Methods to optimise NMT in low-resource setting
- Mainstream Improvements: This includes common architectural changes like adding dropout, tied embeddings, layer-normalisation, label smoothing, learning-rate, and bidirectional RNN.
- Reduce BPE Vocabulary size: In a low-resource setting, a large BPE vocabulary will lead to low-frequency subwords being represented as atomic units, limiting good high-dimensional representation. So they reduce the BPE vocabulary based on a subword frequency threshold as suggested in Sennrich et al. (2017a). (Here 14k to 2k subword units)
- Hyperparameter Exploration: Reducing the batch-size, number of layers and introducing aggressive dropout (word).
ExperimentsIn this paper, the authors present their work on 2 language pairs - German→English (full training data of 159k parallel segments with the smallest subset of 5k parallel segments) and Korean→English (training data of 90k parallel segments). The experimentation is carried out on different smaller subsets of the German-English training data starting from 5k segments and all the way to whole training data of 160k segments. Moses (Koehn et al., 2007) is used to train a PBSMT system. The NMT systems are trained with Nematus (Sennrich et al., 2017b). For the purpose of comparison, the hyperparameters from Koehn and Knowles (2017) are used to train the baseline NMT system. The methods discussed in the previous section are subsequently added to the baseline system with the objective to optimise the NMT system and outperform the PBSMT system without using any auxiliary data.
Evaluation Results & ObservationsTable 2 shows the effect of adding different methods to the baseline NMT system, on the ultra-low data condition (100k words of training data) and the full IWSLT 14 training corpus (3.2M words). The mainstream improvement method leads to a 6-7 increase in BLEU points across both corpus-sizes. In the ultra-low data condition, shrinking the BPE vocabulary leads to a +4.9 BLEU. The use of smaller mini-batches helps to achieve a +0.3 BLEU. Adding aggressive word dropout seems to be very effective and yields a +3.5 BLEU improvement. Additionally, using fewer layers and other hyperparameters tuning (learning rate, label smoothing rate, etc.) results in the optimised NMT system outperforming the PBSMT system. Also, in the Korean→English language direction, the optimised NMT system shows strong improvements and outperforms the PBSMT system across all data settings.

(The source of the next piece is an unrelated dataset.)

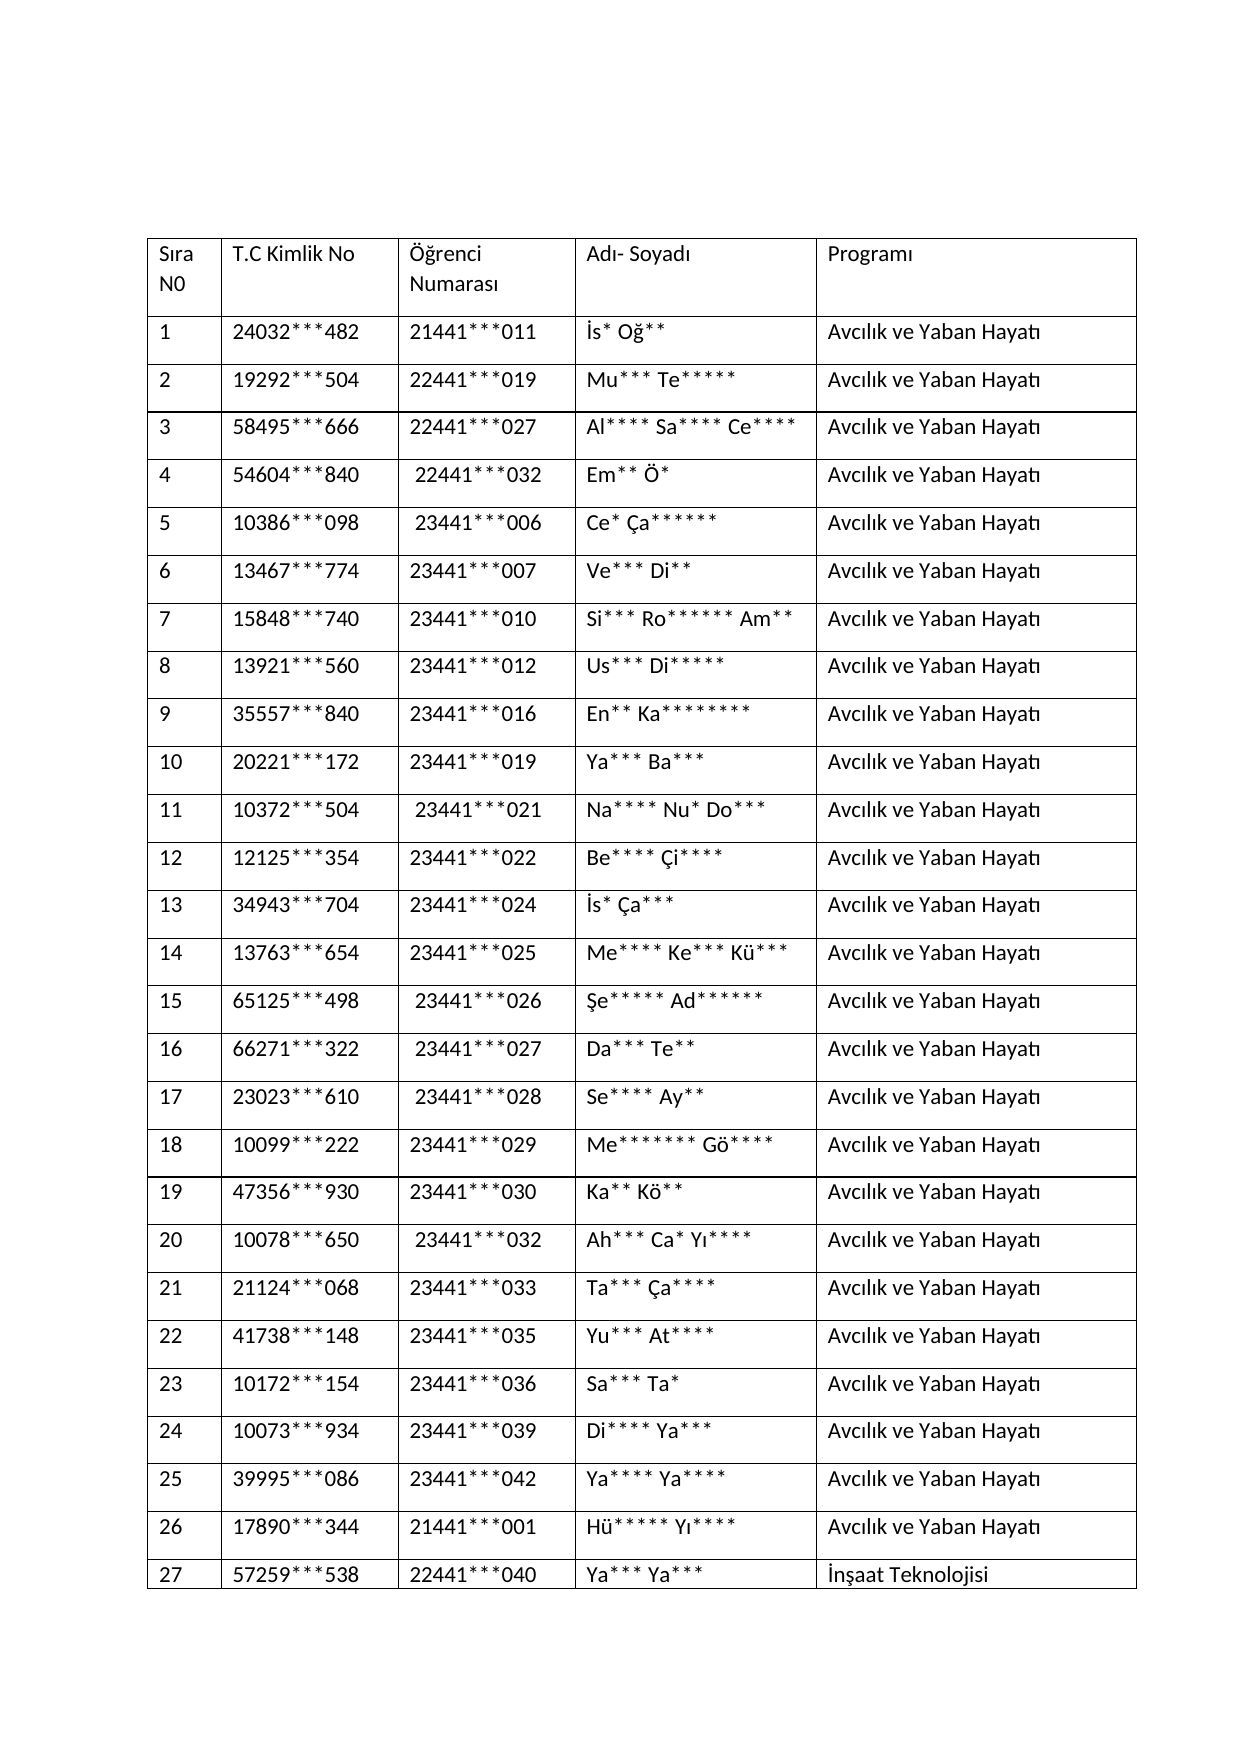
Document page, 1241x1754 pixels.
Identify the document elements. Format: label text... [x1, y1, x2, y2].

- NMT baseline (0 BLEU) unable to learn from 5,000 parallel segments, whereas tuning the hyperparameters following the best practices leads to the optimised NMT resulting in 16.6 BLEU.
- Reducing the BPE vocabulary size for German→English full training data doesn’t result in significant improvement.
- Aggressive dropout and other hyperparameters tuning has a stronger impact than the lexical model and adding a lexical model on top of the optimised configuration doesn’t improve the performance.
Most research on low-resource NMT focuses on using auxiliary data to improve the system performance but Sennrich and Zhang (2019) show that low-resource NMT is very sensitive to hyperparameters and proper tuning of these hyperparameters can lead to stronger baselines. They also carry out best practices for low-resource recurrent NMT models and also show that an optimised NMT system can show strong improvements, and outperform the PBSMT system across all data settings.